Directions: If anything in the data looks odd, keep it anyway and write the whole listing out unchanged.

Given records:
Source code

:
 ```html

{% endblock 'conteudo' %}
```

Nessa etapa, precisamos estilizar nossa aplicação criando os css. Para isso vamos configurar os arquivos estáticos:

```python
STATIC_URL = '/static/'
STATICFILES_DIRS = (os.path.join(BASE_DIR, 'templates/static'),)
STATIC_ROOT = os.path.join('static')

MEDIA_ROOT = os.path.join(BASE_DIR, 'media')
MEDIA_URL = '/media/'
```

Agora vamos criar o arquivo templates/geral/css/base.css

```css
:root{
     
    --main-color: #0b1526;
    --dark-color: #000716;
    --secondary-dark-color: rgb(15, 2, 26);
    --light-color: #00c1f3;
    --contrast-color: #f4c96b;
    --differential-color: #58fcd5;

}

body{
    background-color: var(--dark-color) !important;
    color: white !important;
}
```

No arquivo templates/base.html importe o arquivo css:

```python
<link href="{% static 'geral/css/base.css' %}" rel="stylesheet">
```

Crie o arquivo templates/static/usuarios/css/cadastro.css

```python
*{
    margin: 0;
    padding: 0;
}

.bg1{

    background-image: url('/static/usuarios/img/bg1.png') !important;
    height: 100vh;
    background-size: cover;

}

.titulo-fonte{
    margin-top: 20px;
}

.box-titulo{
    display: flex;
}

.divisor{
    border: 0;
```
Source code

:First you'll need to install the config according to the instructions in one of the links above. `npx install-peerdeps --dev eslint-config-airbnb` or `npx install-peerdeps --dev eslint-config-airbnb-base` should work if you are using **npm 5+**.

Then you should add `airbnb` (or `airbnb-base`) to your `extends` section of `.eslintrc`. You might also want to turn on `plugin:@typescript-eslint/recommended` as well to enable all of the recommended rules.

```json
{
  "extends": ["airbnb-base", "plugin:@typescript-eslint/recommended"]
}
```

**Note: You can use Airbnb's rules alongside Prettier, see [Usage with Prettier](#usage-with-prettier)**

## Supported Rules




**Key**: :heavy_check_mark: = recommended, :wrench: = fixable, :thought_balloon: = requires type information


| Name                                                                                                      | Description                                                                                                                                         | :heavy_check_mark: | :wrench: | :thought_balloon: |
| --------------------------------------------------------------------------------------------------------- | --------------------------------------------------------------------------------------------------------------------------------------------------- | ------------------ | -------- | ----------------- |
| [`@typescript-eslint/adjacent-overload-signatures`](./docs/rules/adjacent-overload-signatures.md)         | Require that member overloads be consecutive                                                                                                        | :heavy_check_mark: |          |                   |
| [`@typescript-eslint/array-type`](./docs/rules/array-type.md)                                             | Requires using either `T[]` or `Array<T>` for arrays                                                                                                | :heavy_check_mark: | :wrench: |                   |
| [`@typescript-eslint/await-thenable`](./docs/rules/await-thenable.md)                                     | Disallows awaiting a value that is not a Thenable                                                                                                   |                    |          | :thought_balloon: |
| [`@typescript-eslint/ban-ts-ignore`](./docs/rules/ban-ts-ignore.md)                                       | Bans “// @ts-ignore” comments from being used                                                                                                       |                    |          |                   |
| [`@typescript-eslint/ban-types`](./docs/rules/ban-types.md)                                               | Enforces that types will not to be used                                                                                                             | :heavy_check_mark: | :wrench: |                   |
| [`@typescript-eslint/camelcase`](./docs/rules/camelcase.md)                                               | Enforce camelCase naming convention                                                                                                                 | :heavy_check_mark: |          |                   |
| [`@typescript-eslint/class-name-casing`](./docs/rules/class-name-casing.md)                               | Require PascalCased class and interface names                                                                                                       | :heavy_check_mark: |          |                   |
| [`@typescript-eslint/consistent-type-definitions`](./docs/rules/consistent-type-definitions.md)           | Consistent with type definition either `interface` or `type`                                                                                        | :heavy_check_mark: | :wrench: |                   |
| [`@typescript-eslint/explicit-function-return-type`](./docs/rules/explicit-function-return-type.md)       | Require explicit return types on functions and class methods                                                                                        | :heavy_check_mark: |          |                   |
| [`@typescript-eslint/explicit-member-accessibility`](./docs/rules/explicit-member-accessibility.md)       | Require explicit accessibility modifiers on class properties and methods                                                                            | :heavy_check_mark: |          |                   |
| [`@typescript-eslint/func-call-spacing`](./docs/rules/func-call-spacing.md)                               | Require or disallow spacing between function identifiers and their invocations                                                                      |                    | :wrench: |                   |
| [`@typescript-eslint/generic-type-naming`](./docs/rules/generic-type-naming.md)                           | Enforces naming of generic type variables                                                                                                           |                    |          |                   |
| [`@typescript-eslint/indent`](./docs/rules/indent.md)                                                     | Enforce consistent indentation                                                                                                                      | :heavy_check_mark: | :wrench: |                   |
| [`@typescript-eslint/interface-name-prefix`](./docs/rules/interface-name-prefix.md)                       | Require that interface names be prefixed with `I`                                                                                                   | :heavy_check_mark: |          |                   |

Result for this task:
Source code

:
 ```html

{% endblock 'conteudo' %}
```

Nessa etapa, precisamos estilizar nossa aplicação criando os css. Para isso vamos configurar os arquivos estáticos:

```python
STATIC_URL = '/static/'
STATICFILES_DIRS = (os.path.join(BASE_DIR, 'templates/static'),)
STATIC_ROOT = os.path.join('static')

MEDIA_ROOT = os.path.join(BASE_DIR, 'media')
MEDIA_URL = '/media/'
```

Agora vamos criar o arquivo templates/geral/css/base.css

```css
:root{
     
    --main-color: #0b1526;
    --dark-color: #000716;
    --secondary-dark-color: rgb(15, 2, 26);
    --light-color: #00c1f3;
    --contrast-color: #f4c96b;
    --differential-color: #58fcd5;

}

body{
    background-color: var(--dark-color) !important;
    color: white !important;
}
```

No arquivo templates/base.html importe o arquivo css:

```python
<link href="{% static 'geral/css/base.css' %}" rel="stylesheet">
```

Crie o arquivo templates/static/usuarios/css/cadastro.css

```python
*{
    margin: 0;
    padding: 0;
}

.bg1{

    background-image: url('/static/usuarios/img/bg1.png') !important;
    height: 100vh;
    background-size: cover;

}

.titulo-fonte{
    margin-top: 20px;
}

.box-titulo{
    display: flex;
}

.divisor{
    border: 0;
```
Source code

:First you'll need to install the config according to the instructions in one of the links above. `npx install-peerdeps --dev eslint-config-airbnb` or `npx install-peerdeps --dev eslint-config-airbnb-base` should work if you are using **npm 5+**.

Then you should add `airbnb` (or `airbnb-base`) to your `extends` section of `.eslintrc`. You might also want to turn on `plugin:@typescript-eslint/recommended` as well to enable all of the recommended rules.

```json
{
  "extends": ["airbnb-base", "plugin:@typescript-eslint/recommended"]
}
```

**Note: You can use Airbnb's rules alongside Prettier, see [Usage with Prettier](#usage-with-prettier)**

## Supported Rules




**Key**: :heavy_check_mark: = recommended, :wrench: = fixable, :thought_balloon: = requires type information


| Name                                                                                                      | Description                                                                                                                                         | :heavy_check_mark: | :wrench: | :thought_balloon: |
| --------------------------------------------------------------------------------------------------------- | --------------------------------------------------------------------------------------------------------------------------------------------------- | ------------------ | -------- | ----------------- |
| [`@typescript-eslint/adjacent-overload-signatures`](./docs/rules/adjacent-overload-signatures.md)         | Require that member overloads be consecutive                                                                                                        | :heavy_check_mark: |          |                   |
| [`@typescript-eslint/array-type`](./docs/rules/array-type.md)                                             | Requires using either `T[]` or `Array<T>` for arrays                                                                                                | :heavy_check_mark: | :wrench: |                   |
| [`@typescript-eslint/await-thenable`](./docs/rules/await-thenable.md)                                     | Disallows awaiting a value that is not a Thenable                                                                                                   |                    |          | :thought_balloon: |
| [`@typescript-eslint/ban-ts-ignore`](./docs/rules/ban-ts-ignore.md)                                       | Bans “// @ts-ignore” comments from being used                                                                                                       |                    |          |                   |
| [`@typescript-eslint/ban-types`](./docs/rules/ban-types.md)                                               | Enforces that types will not to be used                                                                                                             | :heavy_check_mark: | :wrench: |                   |
| [`@typescript-eslint/camelcase`](./docs/rules/camelcase.md)                                               | Enforce camelCase naming convention                                                                                                                 | :heavy_check_mark: |          |                   |
| [`@typescript-eslint/class-name-casing`](./docs/rules/class-name-casing.md)                               | Require PascalCased class and interface names                                                                                                       | :heavy_check_mark: |          |                   |
| [`@typescript-eslint/consistent-type-definitions`](./docs/rules/consistent-type-definitions.md)           | Consistent with type definition either `interface` or `type`                                                                                        | :heavy_check_mark: | :wrench: |                   |
| [`@typescript-eslint/explicit-function-return-type`](./docs/rules/explicit-function-return-type.md)       | Require explicit return types on functions and class methods                                                                                        | :heavy_check_mark: |          |                   |
| [`@typescript-eslint/explicit-member-accessibility`](./docs/rules/explicit-member-accessibility.md)       | Require explicit accessibility modifiers on class properties and methods                                                                            | :heavy_check_mark: |          |                   |
| [`@typescript-eslint/func-call-spacing`](./docs/rules/func-call-spacing.md)                               | Require or disallow spacing between function identifiers and their invocations                                                                      |                    | :wrench: |                   |
| [`@typescript-eslint/generic-type-naming`](./docs/rules/generic-type-naming.md)                           | Enforces naming of generic type variables                                                                                                           |                    |          |                   |
| [`@typescript-eslint/indent`](./docs/rules/indent.md)                                                     | Enforce consistent indentation                                                                                                                      | :heavy_check_mark: | :wrench: |                   |
| [`@typescript-eslint/interface-name-prefix`](./docs/rules/interface-name-prefix.md)                       | Require that interface names be prefixed with `I`                                                                                                   | :heavy_check_mark: |          |                   |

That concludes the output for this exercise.